── Provided records ──
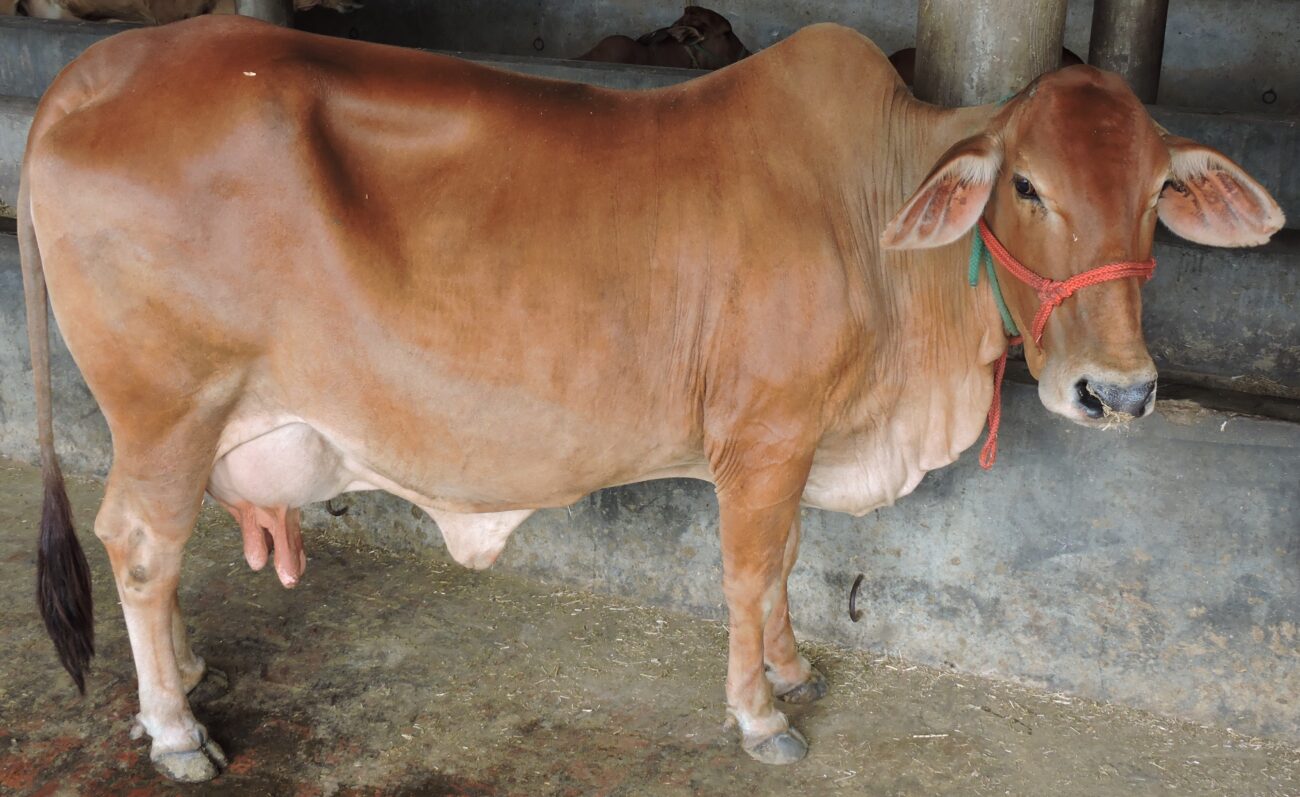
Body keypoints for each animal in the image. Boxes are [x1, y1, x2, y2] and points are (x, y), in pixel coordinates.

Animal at [25, 15, 1284, 780]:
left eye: (1157, 191)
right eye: (1024, 184)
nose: (1116, 391)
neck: (871, 217)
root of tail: (88, 75)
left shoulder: (796, 439)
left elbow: (784, 566)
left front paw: (790, 666)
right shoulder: (763, 436)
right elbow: (747, 567)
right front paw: (761, 714)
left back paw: (183, 677)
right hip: (168, 405)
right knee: (139, 543)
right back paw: (176, 729)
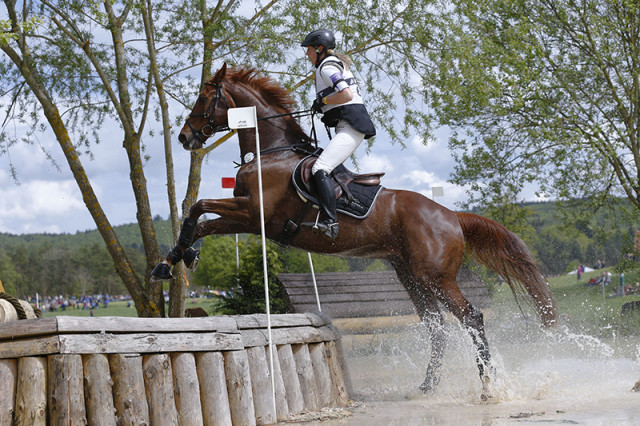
───
About this task: Give back, unaltered, each line of the listing from the first to the line that contains "left front paw: (790, 666)", leaving every picture out.

Result of the task:
Body keypoints for each animal in the image. Boxes are [x1, y1, x2, y2] and points are (x, y), in pixel coordinates.

Animal at [25, 15, 1284, 780]:
left eye: (1157, 191)
right eye: (1024, 184)
nose: (1116, 391)
neck: (871, 217)
root of tail: (88, 75)
left shoulder: (796, 439)
left elbow: (784, 566)
left front paw: (790, 666)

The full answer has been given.